Besides doing what you are doing, what other hobbies do you have?
I love to travel and taking salsa dancing lessons. Now I’m looking into making edible jelly sculptures.
What place in the world most inspires you and why?
People’s homes. The interiors are the most intimate expressions of a person. The curation and placement of every object in the home tells so much about his/her story.
What are three things you are obsessed with at the moment?
Health, wealth and love.
What do you do when you get time off?
Connect with friends offline.
What if you had an extra hour each day what would you do with it?

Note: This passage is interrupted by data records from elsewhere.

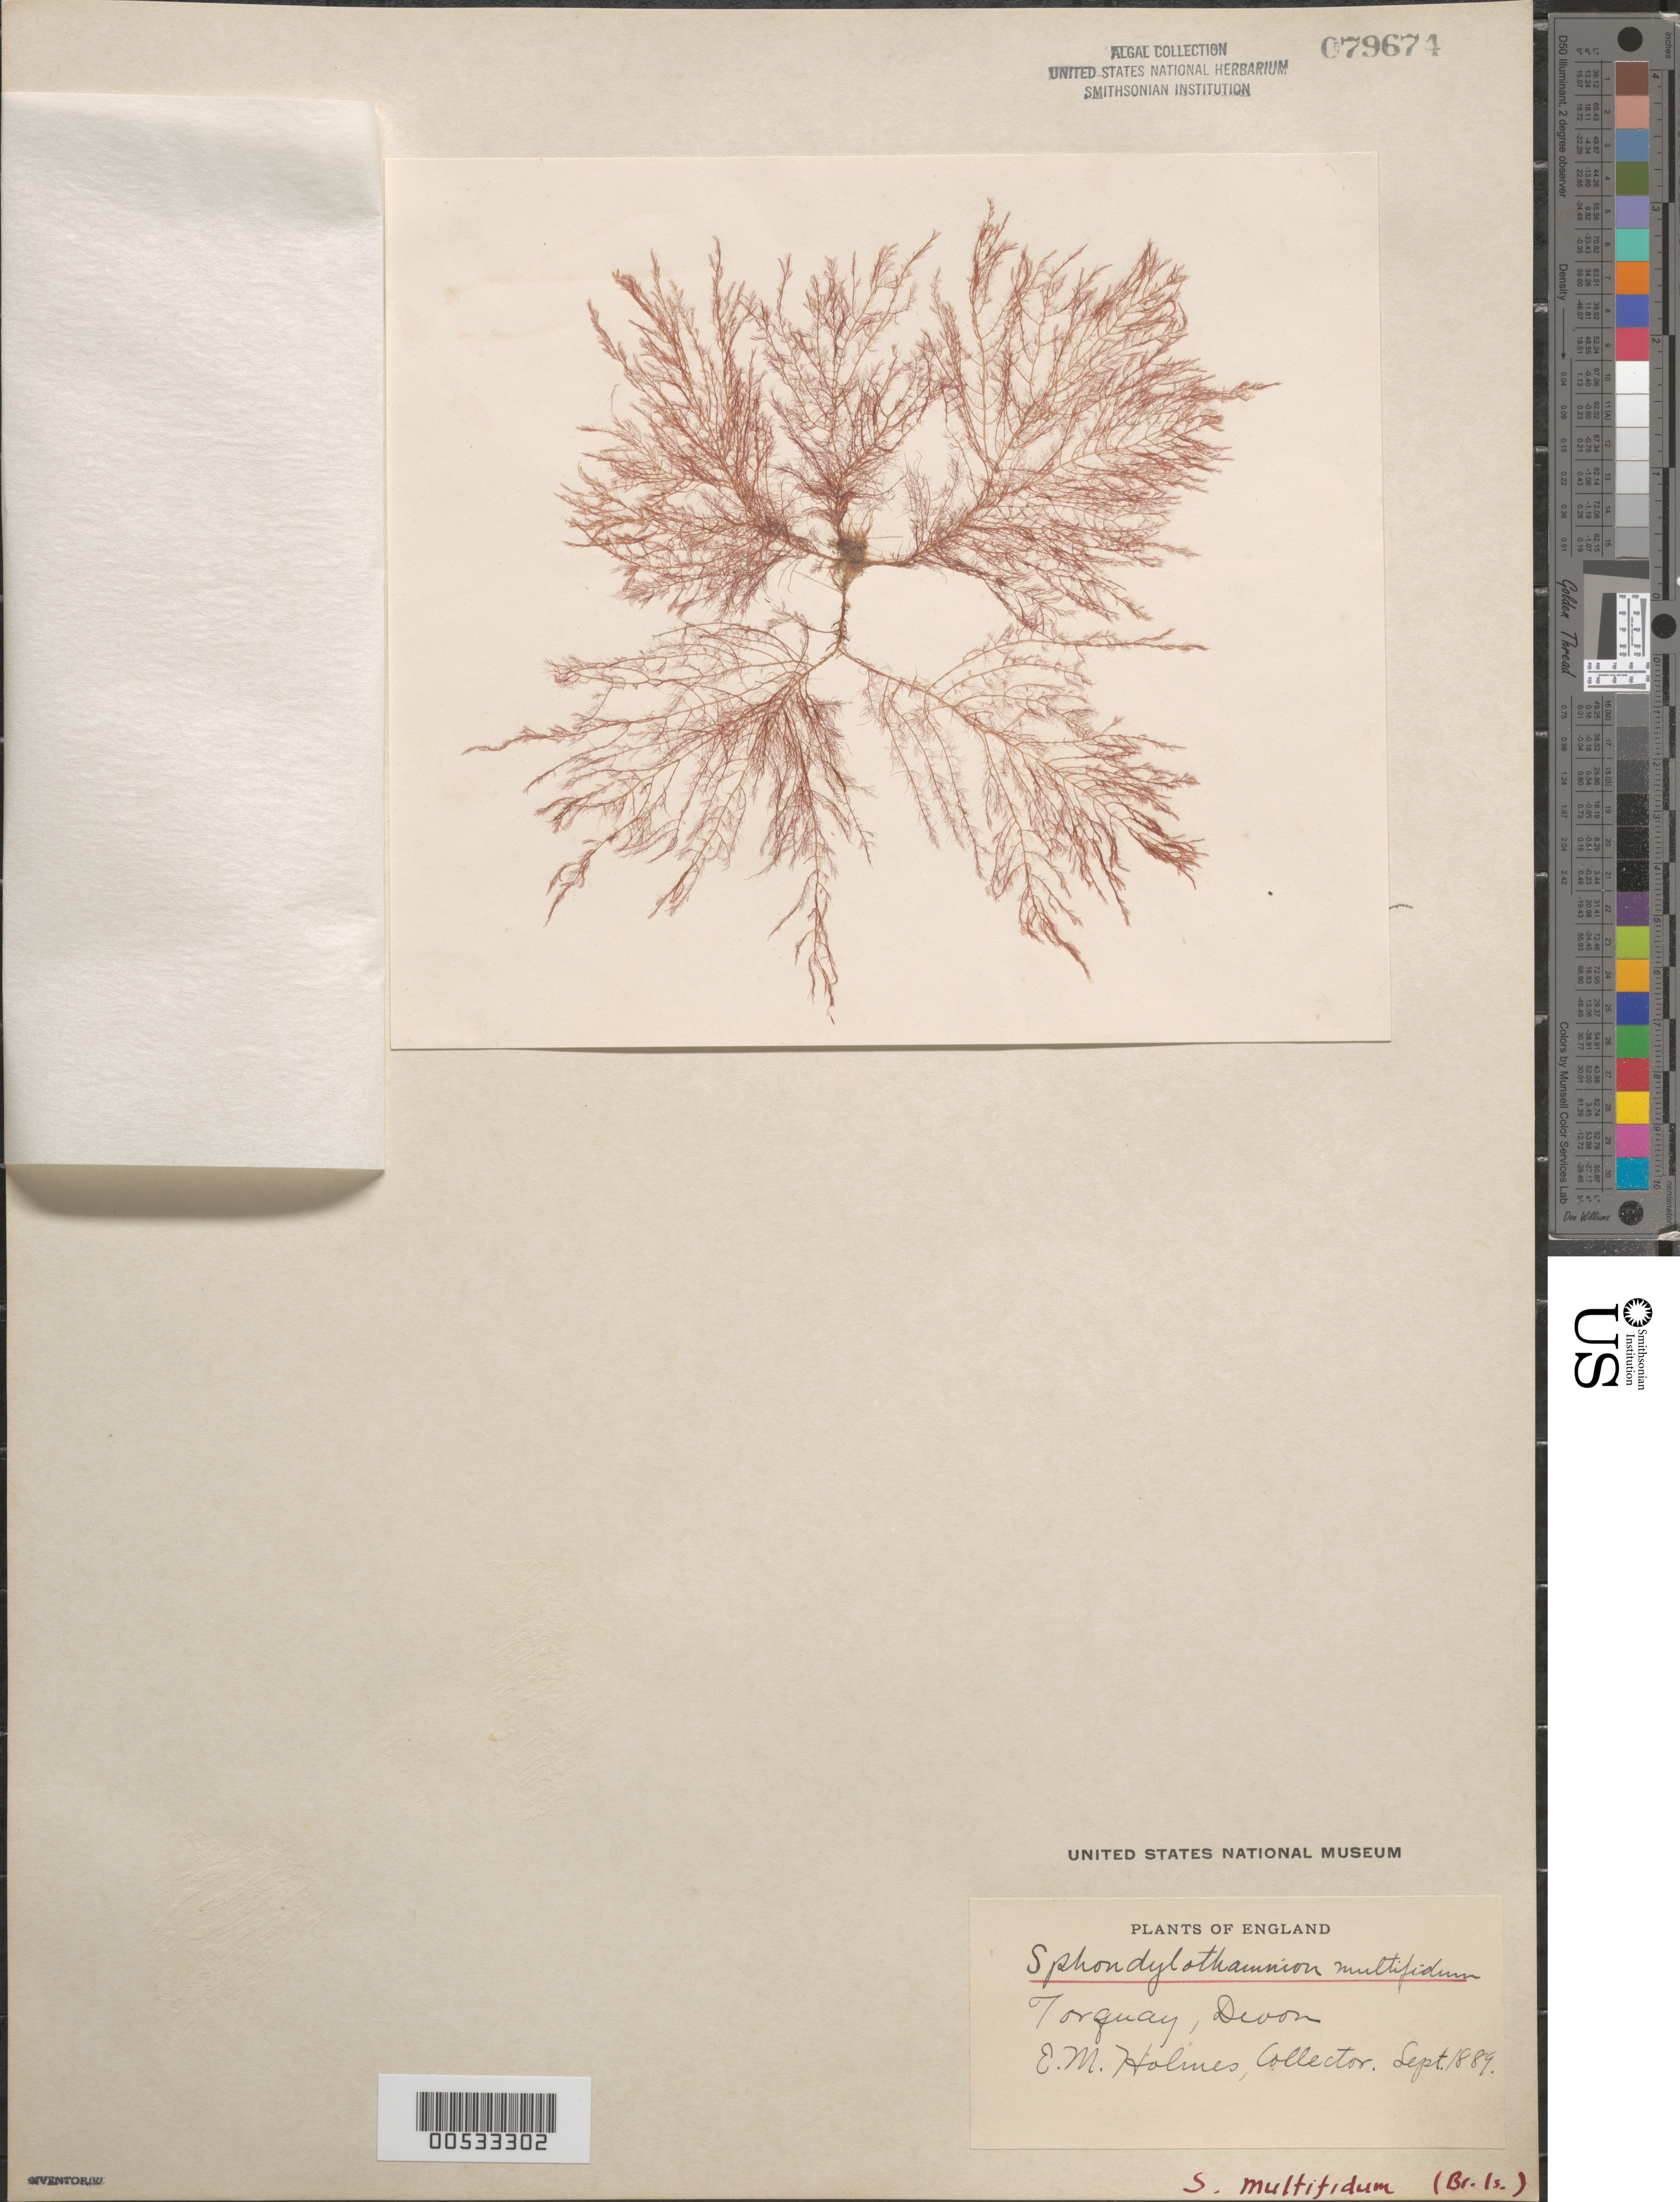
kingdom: Plantae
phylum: Rhodophyta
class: Florideophyceae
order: Ceramiales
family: Wrangeliaceae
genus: Sphondylothamnion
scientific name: Sphondylothamnion multifidum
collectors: E. M. Holmes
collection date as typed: Sep 1889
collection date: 1889-09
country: United Kingdom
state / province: England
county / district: Devon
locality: Torquay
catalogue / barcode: US 79674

Sleep or working out at the gym.
What is one thing you want to see or do before you die?
Search for the Northern Lights while staying at the Ice Hotel in Sweden.
Is there something that fans would be surprised to learn about you?
Do I have fans? Wow. What do they know/not know about me?
I guess they’ll be surprised that I can’t speak fluent Dutch after living 12 years in the Netherlands and I love watching Taiwanese programs on YouTube.
What websites do you use for inspiration?
Brand Book for Sandwich. 2013
If you have a chance to change a public space for the better, what would you do to it?
A: A care-taking institution like a hospital. It’s one of my dreams to provide the public with a thoughtful and non-intimidating space to nurture and recover from our inevitable birth, sickness or death. By bringing in more natural elements like light, plants and scents indoors is a good way to soften the austere medical environment.